### EXERCISE DATA
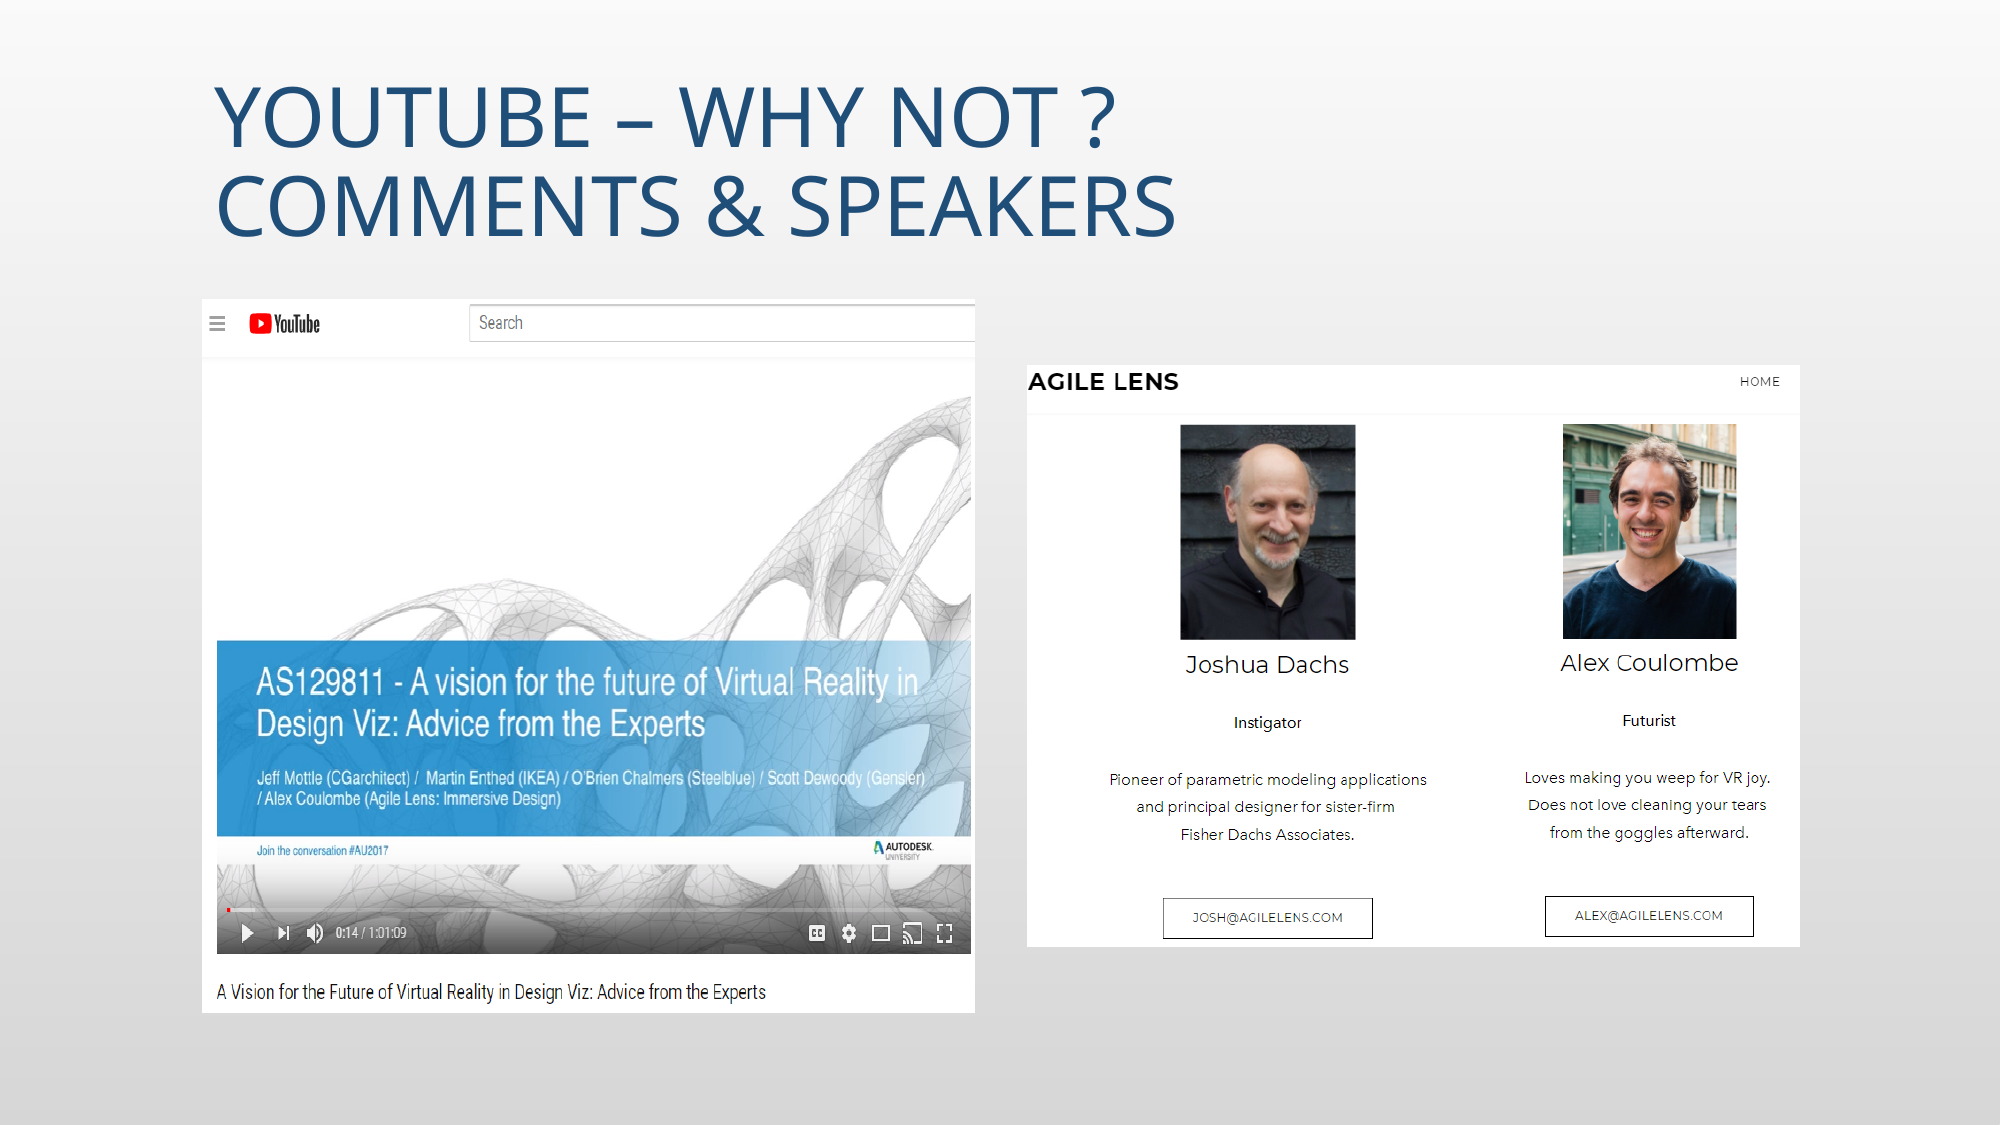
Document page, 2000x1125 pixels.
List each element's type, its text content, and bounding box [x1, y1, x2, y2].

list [202, 299, 975, 1013]
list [1027, 365, 1800, 947]
title Youtube – why not ? Comments & speakers [199, 45, 1800, 263]
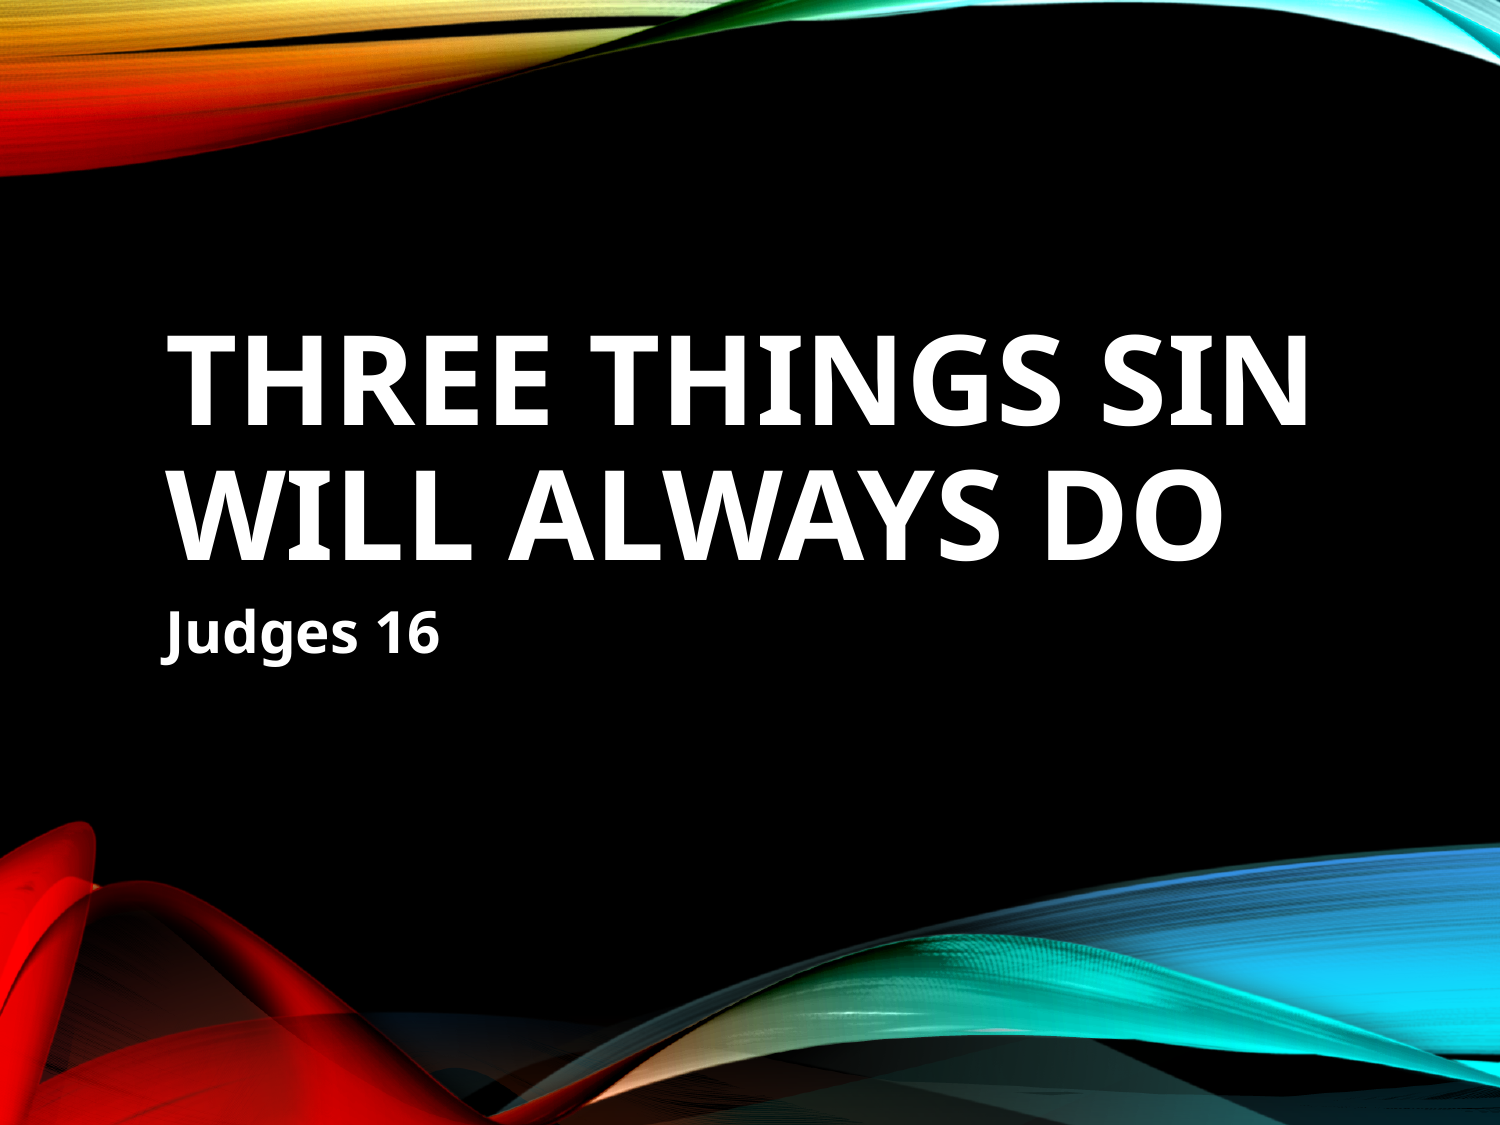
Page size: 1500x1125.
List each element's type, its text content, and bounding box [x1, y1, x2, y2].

title Three Things Sin Will Always Do [150, 295, 1350, 595]
picture [0, 819, 1500, 1125]
subtitle Judges 16 [150, 595, 1350, 709]
picture [0, 0, 1500, 178]
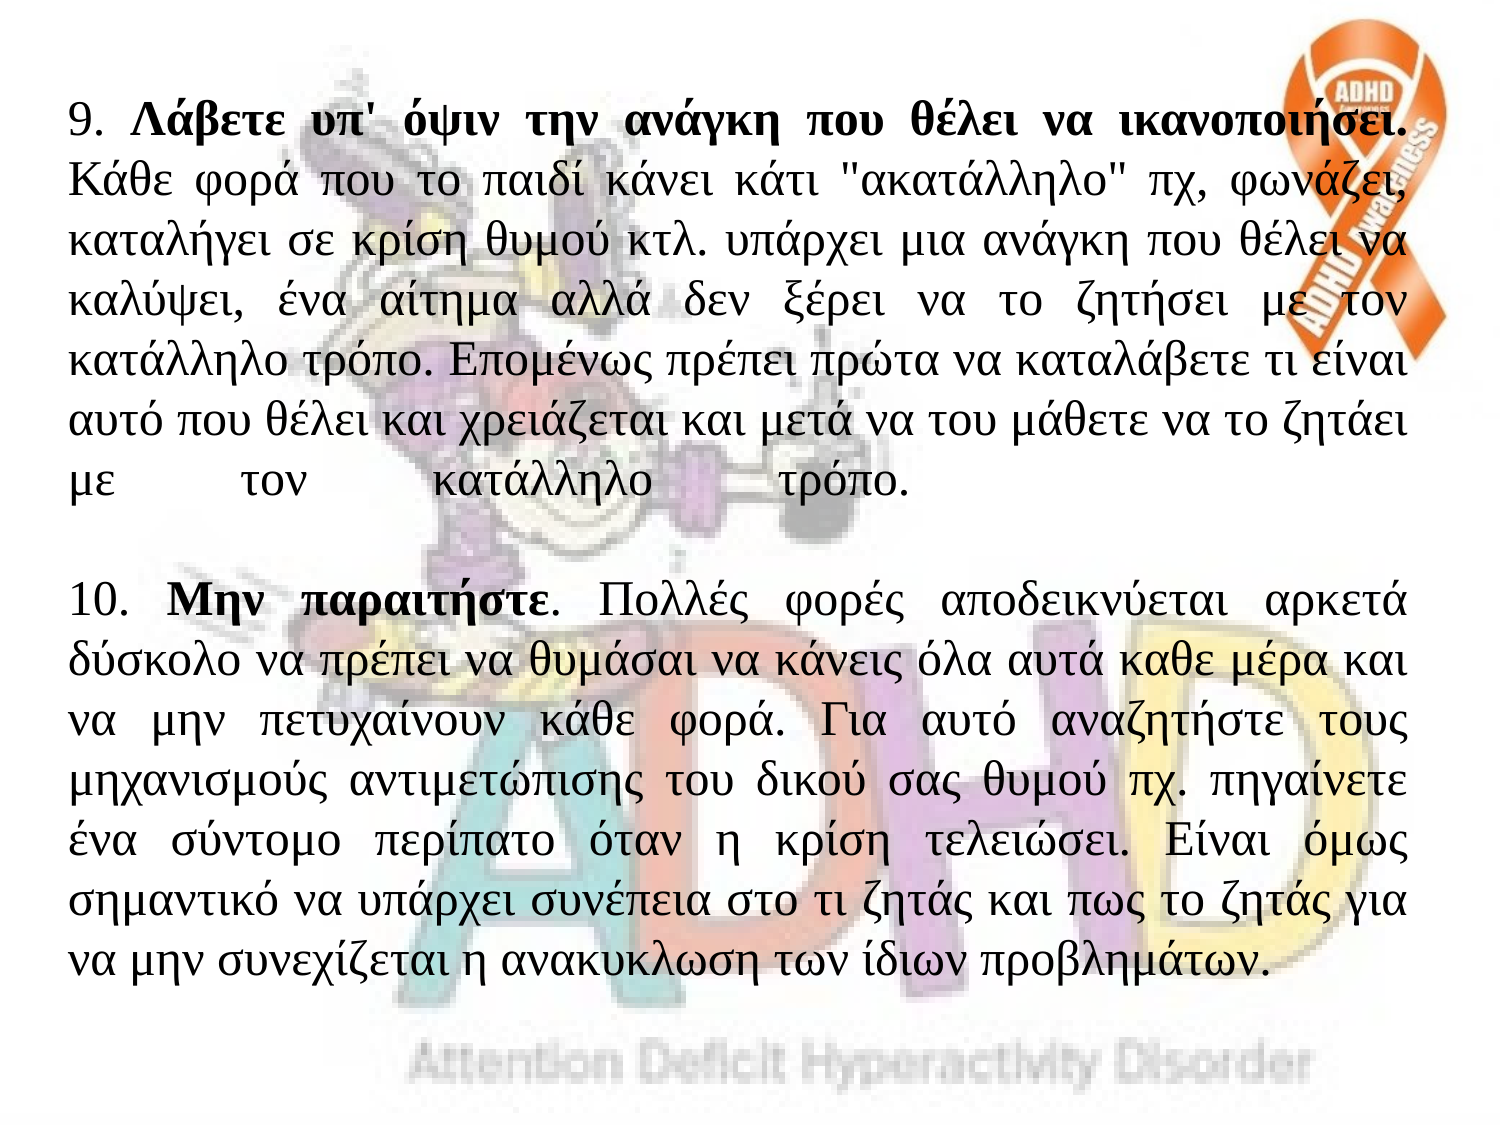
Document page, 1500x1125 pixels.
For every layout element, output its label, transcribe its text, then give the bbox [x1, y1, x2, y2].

### WORK TASK
Go through the lines above and copy any that contain "Document".

### ANSWER AREA
Document page, 2000x1125 pixels.
Document page, 1500x1125 pixels.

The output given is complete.